Porat and Krishna also discussed how A.I. is already reshaping lives far from Silicon Valley. Porat pointed to examples in the Global South, where A.I. has increased efficiency and boosted earnings for farmers by double digits. “I think the opportunity there is profound,” she said. At Alphabet/Google, Porat noted, they talk all the
time about every project being “done right”—with a sense of responsibility. “What we are doing by building data centers is improving the resilience of the grid and protecting affordability,” she said. “So ‘done right’ is the other thing that we keep saying when we go in. We need to make sure that responsible execution is a choice.”
Then there’s all the money that Alphabet and others are spending on A.I.—“a tad bit,” she said, joking—and that the history of technology has shown that “you
can’t miss platform shifts.” She then recalled an anecdote from when she was working on the Google I.P.O. at Morgan Stanley. At the time, she came across a letter from Larry Page, in which he wrote, “incrementalism leads to irrelevance because change in technology is revolutionary. It’s not evolutionary.” She said she learned early that “if you don’t invest for the long run, you are sowing the seeds of your own destruction.” At Google, she noted, they invest for long-term
growth: “One of the earliest sort of jokes within Google was that ‘URL’ actually stood for ‘users first, revenue later.’ We found that if you focus on the consumer—you focus on creating a better experience—good things will follow, and they have.”
Now, she said, Google was shifting to “A.I. first,” including investing in models, A.I. application solutions, and its own proprietary chips. “We started our chips program about a decade ago,” she said. “You really do have to plan for the long
run. … The performance and efficiency of the chips is pretty special.”
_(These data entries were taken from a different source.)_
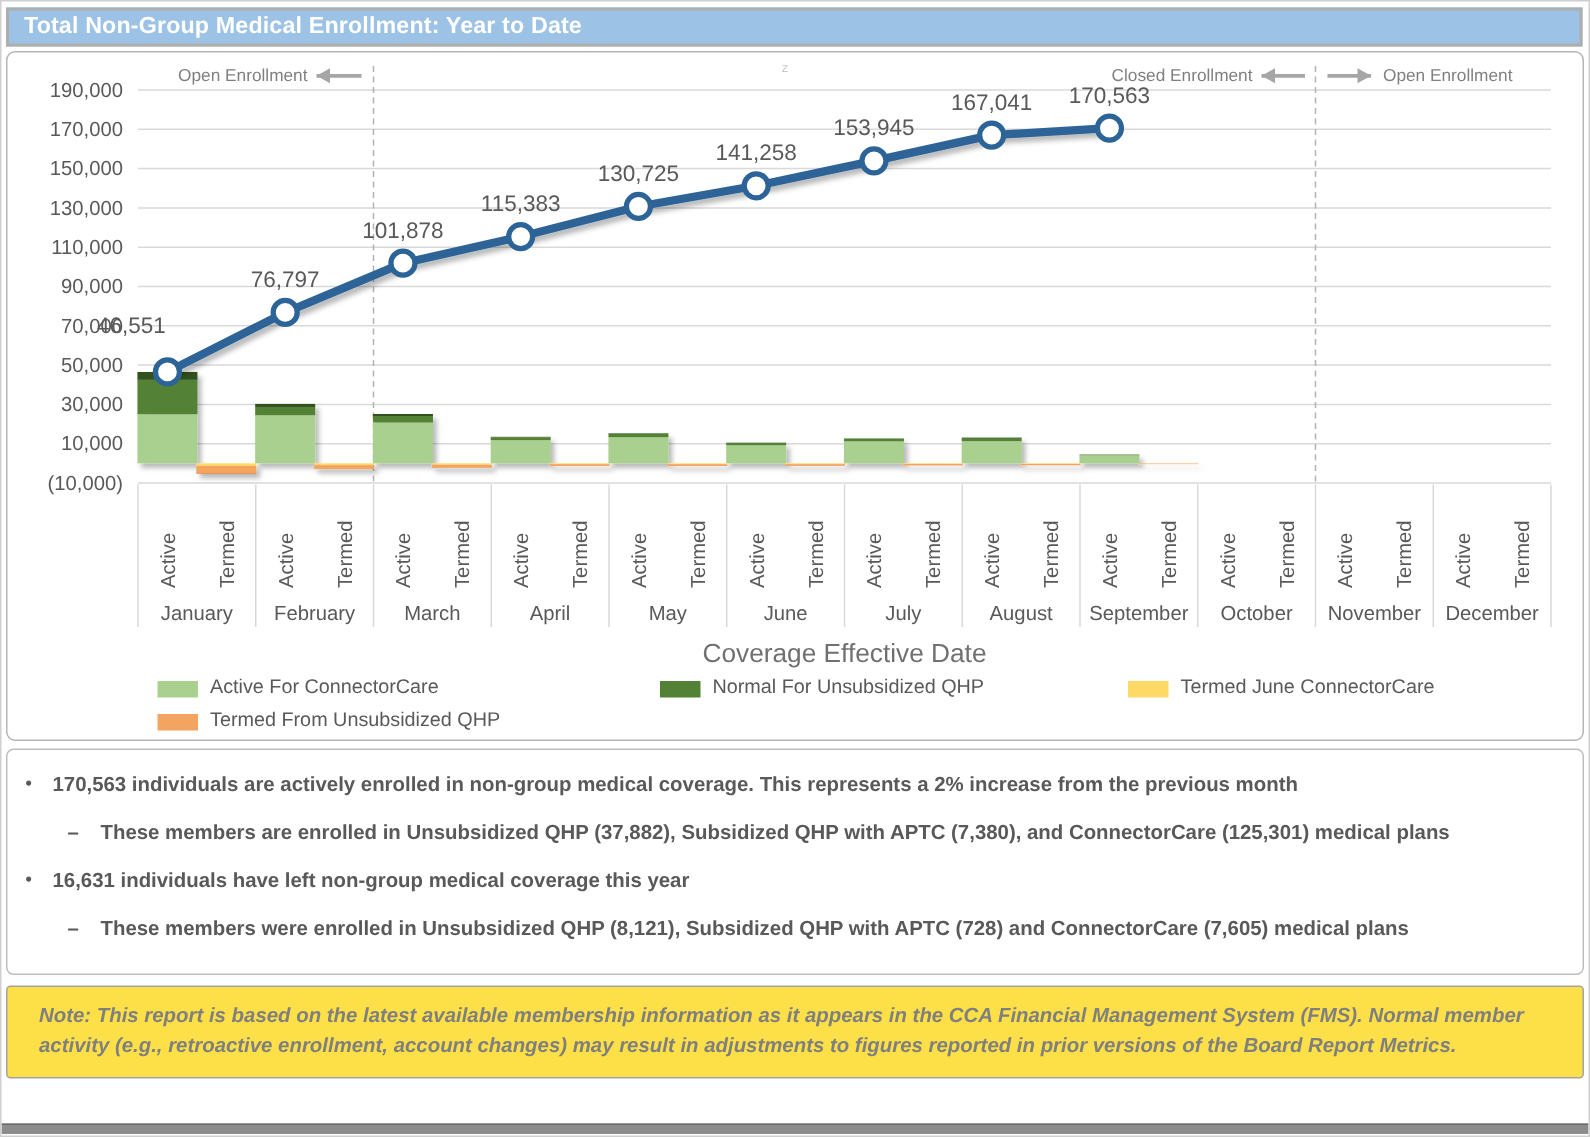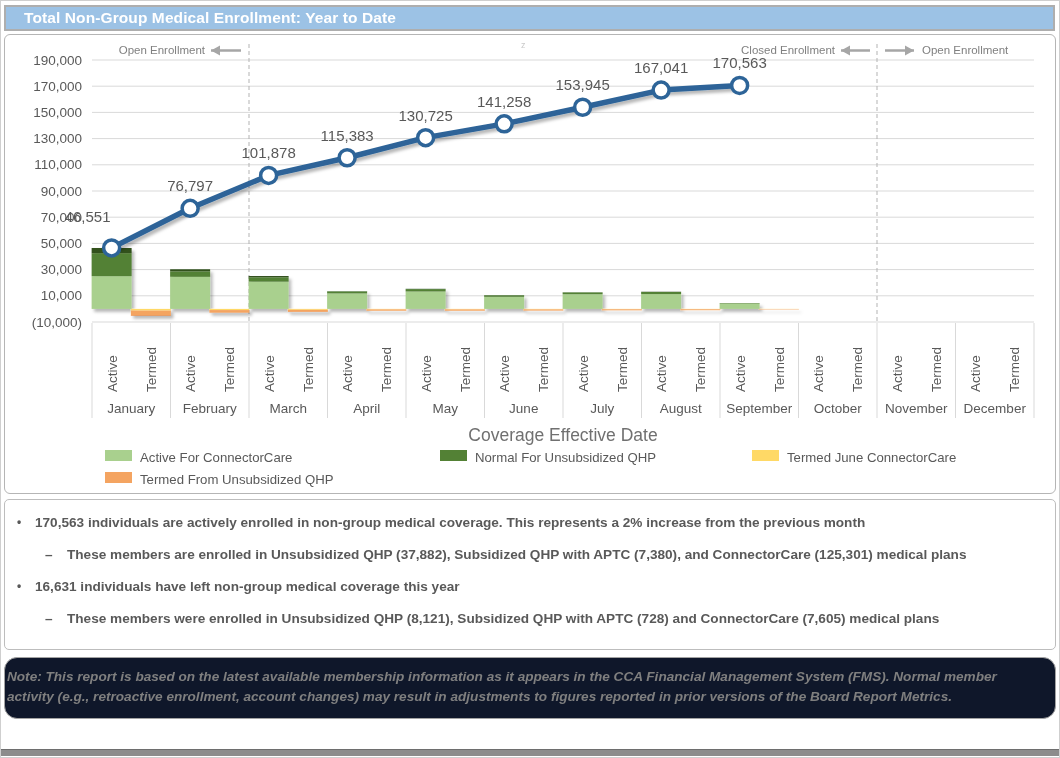--- a/index.html
+++ b/index.html
@@ -13,66 +13,66 @@
   }
   .title-bar{
     margin:4px 4px 3px 3px;
     height:22px;
     background:#9cc2e5;
     border:2px solid #aeaeae;
     color:#fff;
     font-size:15.5px;
     font-weight:bold;
     line-height:22px;
-    padding-left:18px;
+    padding-left:10px;
     letter-spacing:.1px;
   }
   .chart-panel{
     margin:0 3px;
     border:1.5px solid #b5b5b5;
     border-radius:6px;
     padding:1px 0 4px 0;
     background:#fff;
   }
   #chart-svg{display:block;}
   .legend-grid{
     margin:2px 0 2px 100px;
     display:grid;
     grid-template-columns:335px 312px auto;
     row-gap:7px;
     font-size:13.2px;
     color:#595959;
   }
-  .legend-item{display:flex;align-items:flex-start;}
+  .legend-item{display:flex;align-items:flex-end;}
   .legend-swatch{width:27px;height:11px;margin-right:8px;flex:0 0 auto;}
   .bullets-panel{
     margin:5px 3px 0 3px;
     border:1.5px solid #bdbdbd;
     border-radius:5px;
     padding:15px 16px 6px 12px;
     color:#595959;
     font-weight:bold;
     font-size:13.6px;
     background:#fff;
   }
   .bullet-row{display:flex;margin-bottom:15px;line-height:1.25;}
   .bullet-row.level-1 .bullet-marker{width:18px;flex:0 0 auto;font-size:12px;}
   .bullet-row.level-2{margin-left:28px;}
   .bullet-row.level-2 .bullet-marker{width:22px;flex:0 0 auto;}
   .note-panel{
     margin:7px 3px 0 3px;
     border:1.5px solid #a3a3a3;
-    border-radius:13px;
-    background:#0f172a;
+    border-radius:3px;
+    background:#fde047;
     color:#7f7f7f;
     font-weight:bold;
     font-style:italic;
     font-size:13.6px;
     line-height:1.5;
-    padding:9px 12px 10px 2px;
+    padding:9px 12px 10px 21px;
   }
   .bottom-bar{
     position:absolute;
     left:0;right:0;bottom:1px;
     height:6px;
     background:#8c8c8c;
     border-top:1px solid #6e6e6e;
   }
 </style>
 </head>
As the conversation wound down, Krishna and Porat discussed Arthur C. Clarke’s famous observation that “any sufficiently advanced technology is indistinguishable from magic.” Porat talked about surviving cancer twice and said that there is now a growing expectation that “cancer will be conquered in our lifetime.” She argued that if we can do these things through A.I., we must do these
things. “That, to me, is why protecting on the downside is so imperative, because the anxiety around A.I. will slow us down as a country,” she said. “People need to see what that upside magic is. And it’s affecting every single one of us, every family. And we do, with A.I., have the ability to provide this amazing tool that can make a difference for every one of our families.”